Construction and feature selection
To improve the predictive power of your data, you can transform the input fields, or construct new ones based on the existing fields.
Transform, construct and select input fields to improve predictive power. Toggles all fields on the panel either on or off.
Merge sparse categories to maximize association with target. Select this to make a more parsimonious model by reducing the number of variables to be processed in association with the target. If required, change the probability value from the default of 0.05.
Note that if all categories are merged into one, the original and derived versions of the field are excluded because they have no value as a predictor.
When there is no target, merge sparse categories based on counts. If you are dealing with data that has no target, you can choose to merge sparse categories of either, or both, ordinal (ordered set) and nominal (set) features. Specify the minimum percentage of cases, or records, in the data that identifies the categories to be merged; the default is 10.
Categories are merged using the following rules:
- Merging is not performed on binary fields.
- If there are only two categories during merging, merging stops.

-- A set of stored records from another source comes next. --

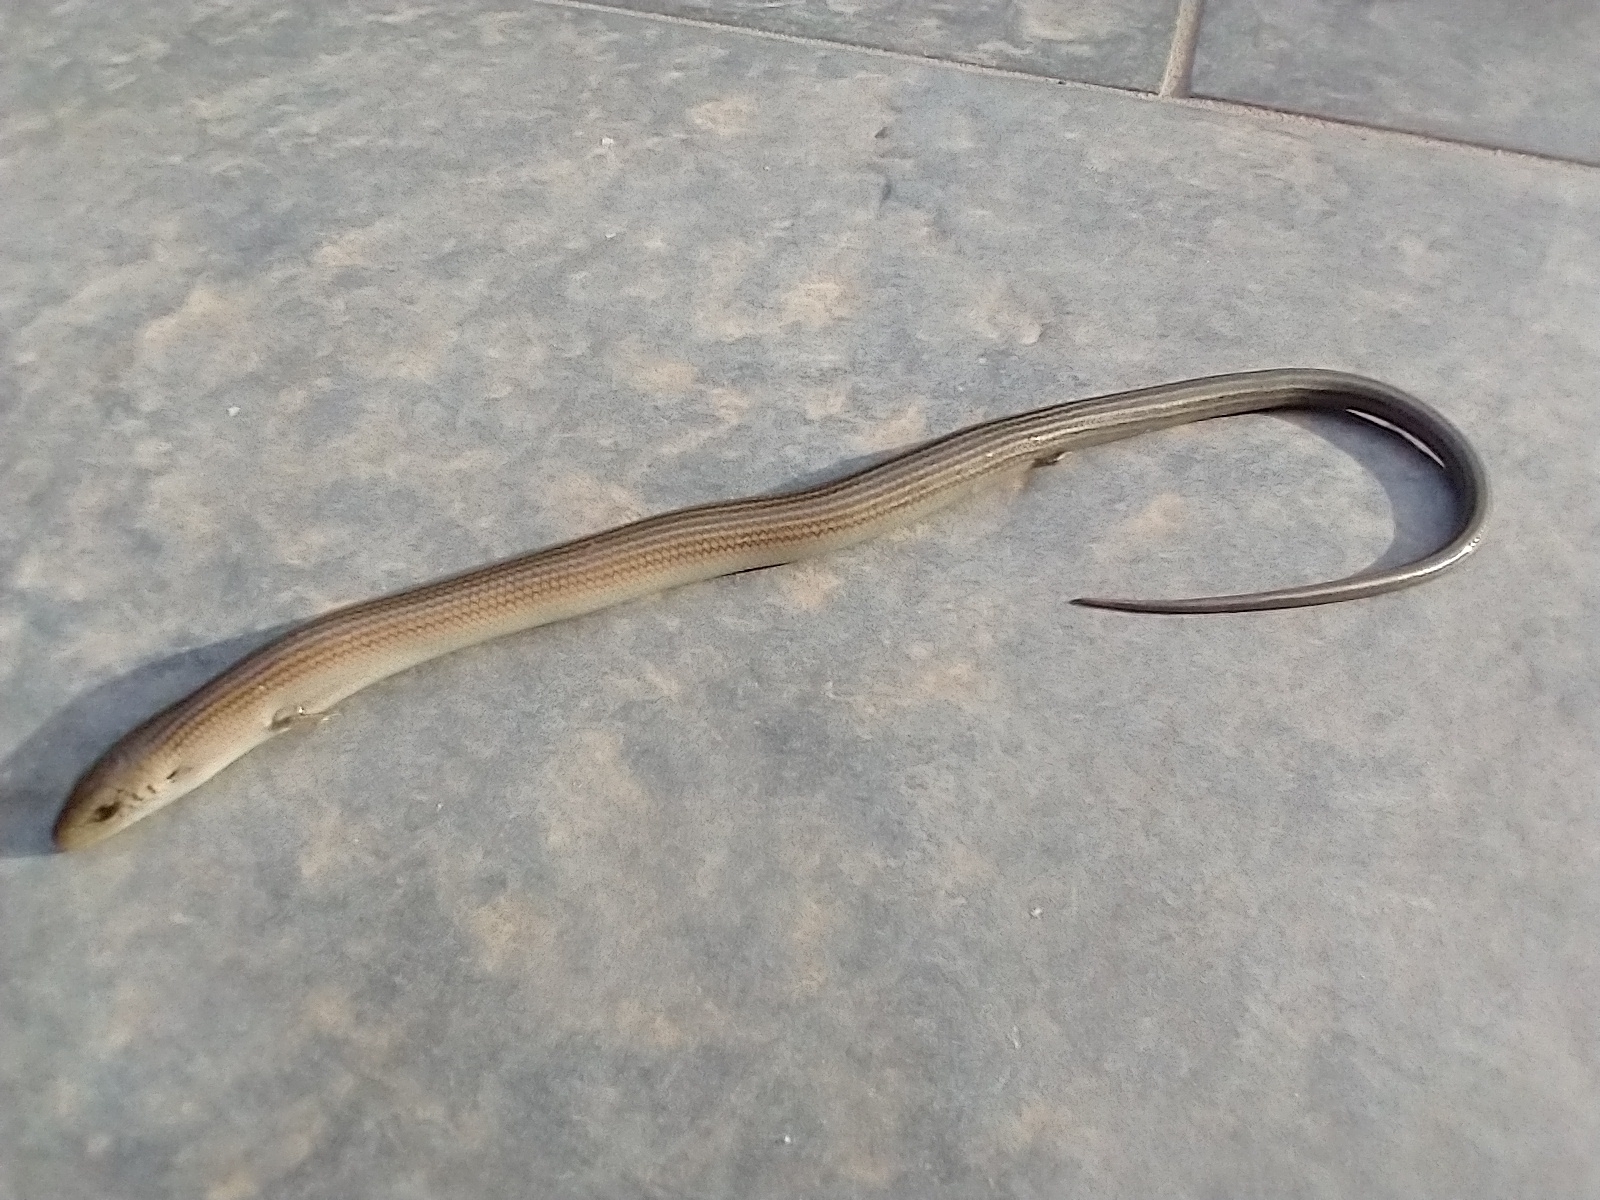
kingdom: Animalia
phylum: Chordata
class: Squamata
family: Scincidae
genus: Chalcides
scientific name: Chalcides striatus
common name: Western (or iberian) three-toed skink
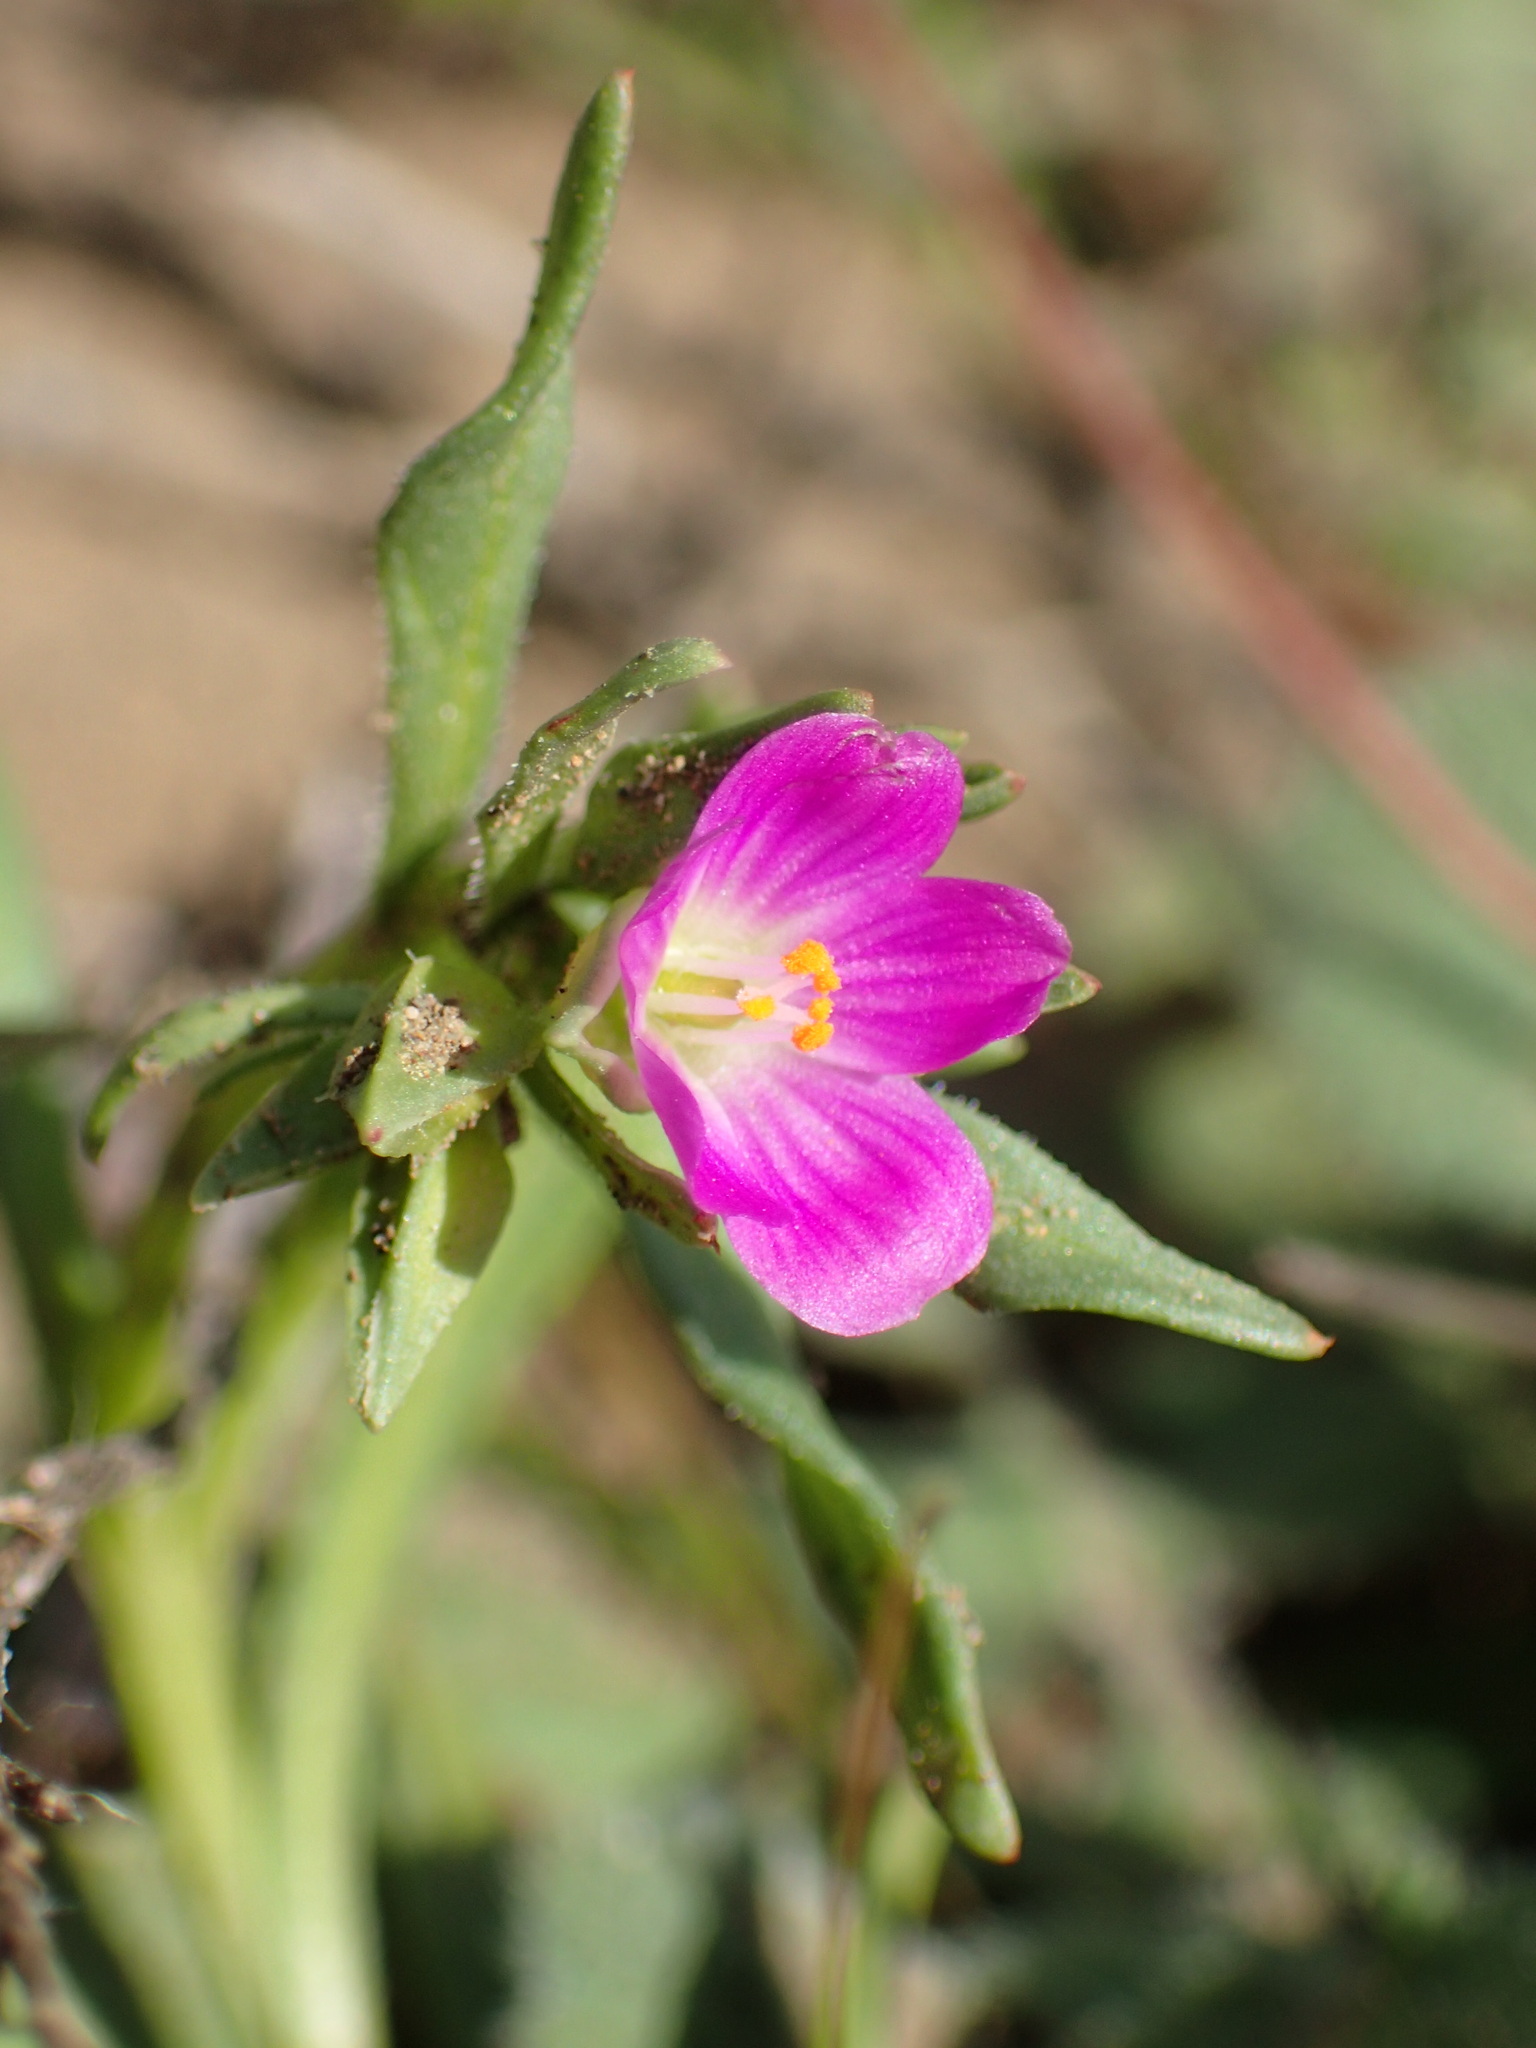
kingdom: Plantae
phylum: Tracheophyta
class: Magnoliopsida
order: Caryophyllales
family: Montiaceae
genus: Calandrinia
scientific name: Calandrinia menziesii
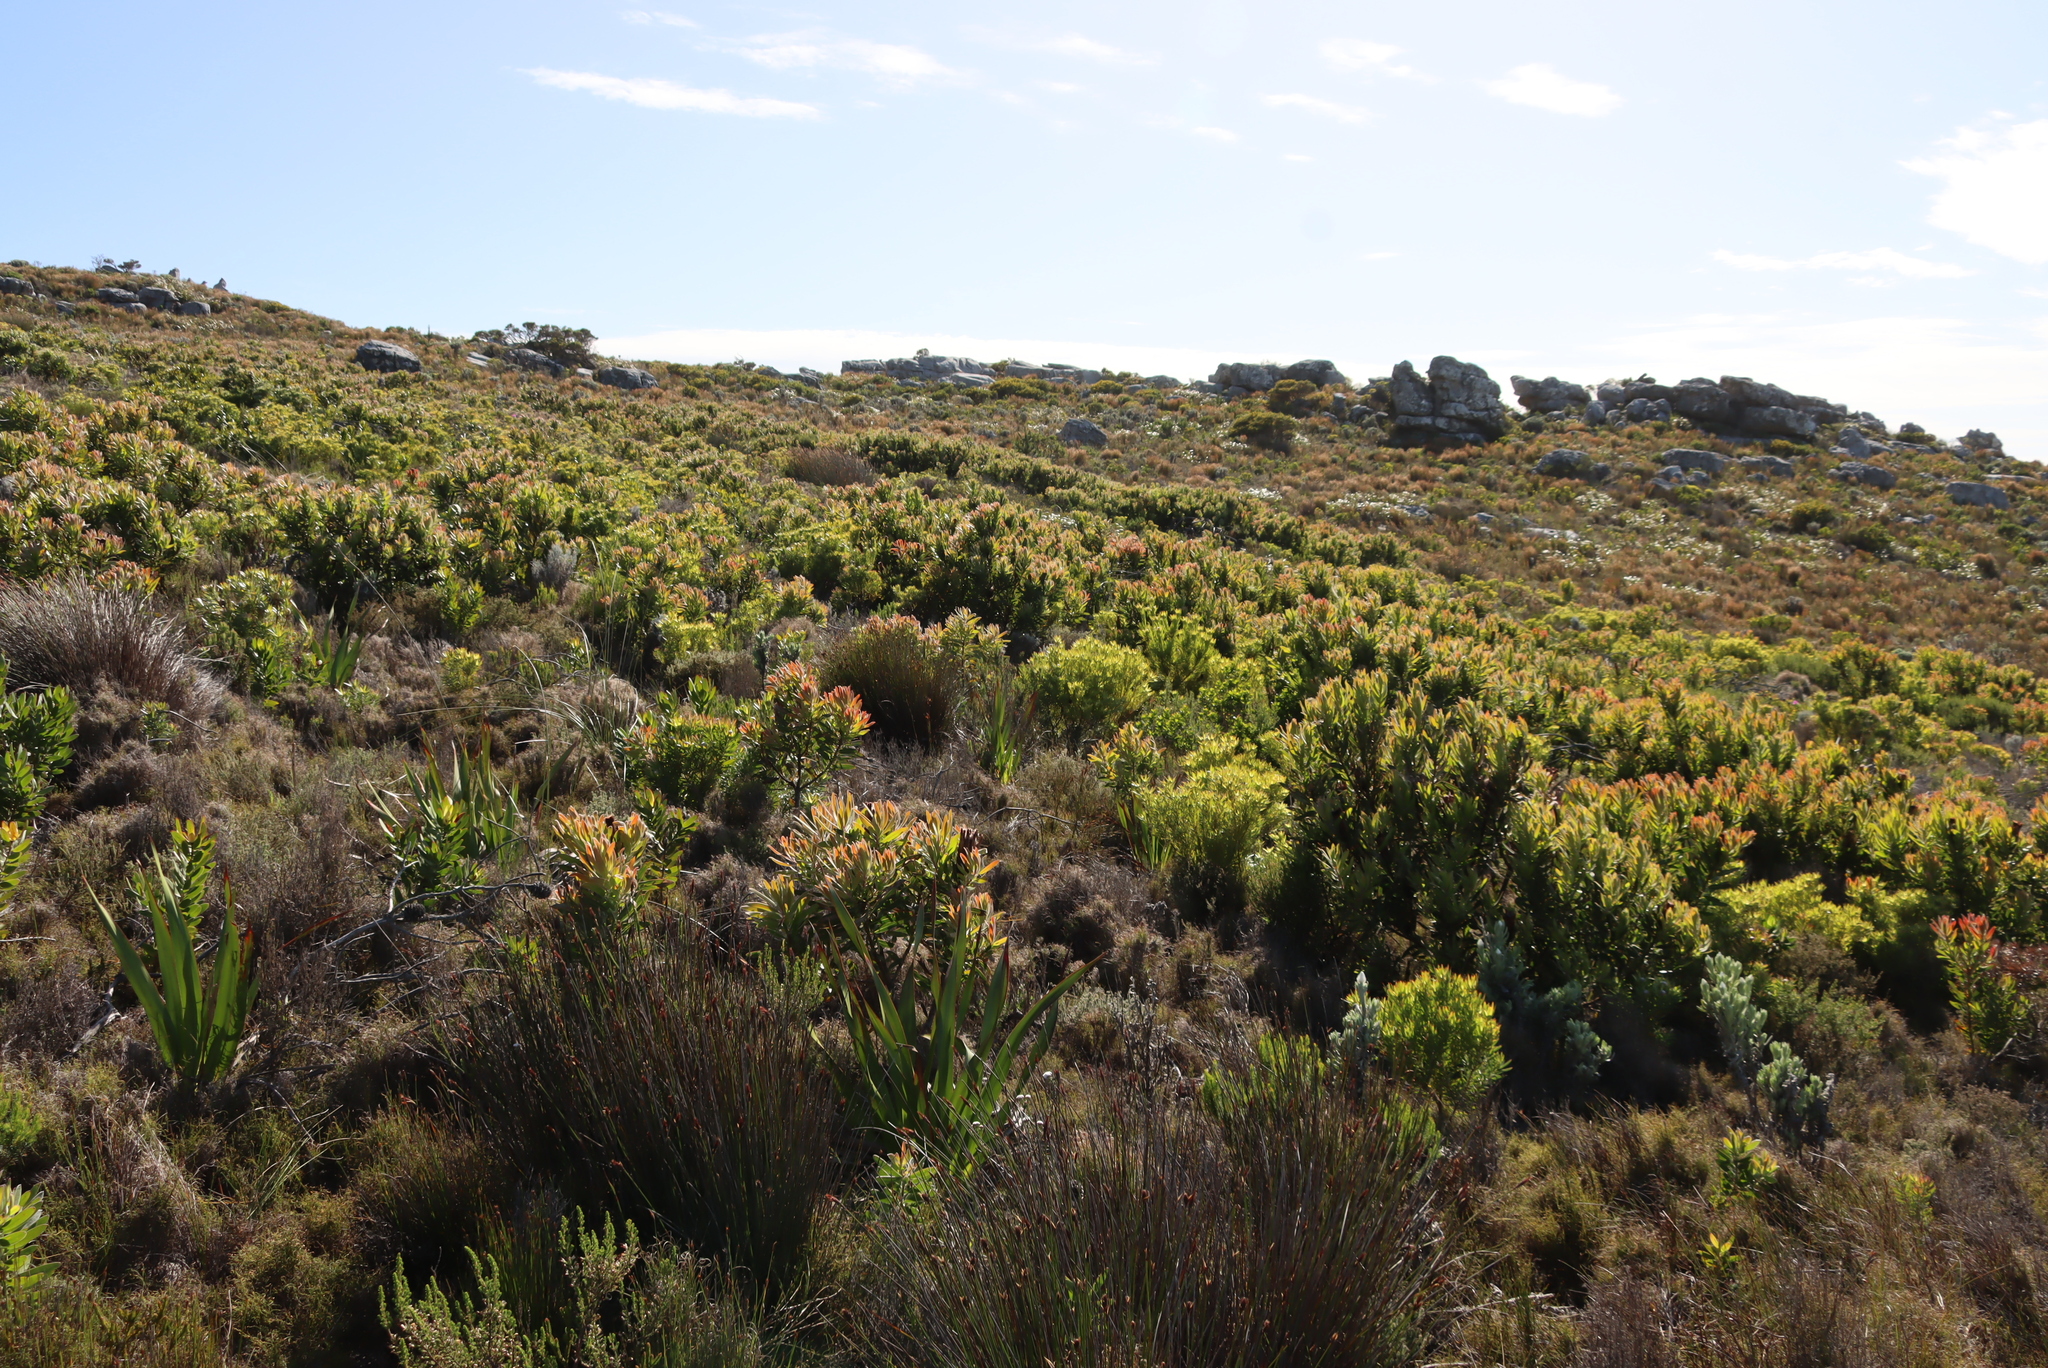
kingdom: Plantae
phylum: Tracheophyta
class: Magnoliopsida
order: Proteales
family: Proteaceae
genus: Protea
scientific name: Protea lepidocarpodendron
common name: Black-bearded protea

- If there is no original category, nor any category created during merging, with fewer than the specified minimum percent of cases, merging stops.
Bin continuous fields while preserving predictive power. Where you have data that includes a categorical target, you can bin continuous inputs with strong associations to improve processing performance. If required, change the probability value for the homogenous subsets from the default of 0.05.
If the binning operation results in a single bin for a particular field, the original and binned versions of the field are excluded because they have no value as a predictor.
Perform feature selection. Select this option to remove features with a low correlation coefficient. If required, change the probability value from the default of 0.05.
This option only applies to continuous input features where the target is continuous, and to categorical input features.
Perform feature construction. Select this option to derive new features from a combination of several existing features (which are then discarded from modeling).
This option only applies to continuous input features where the target is continuous, or where there is no target.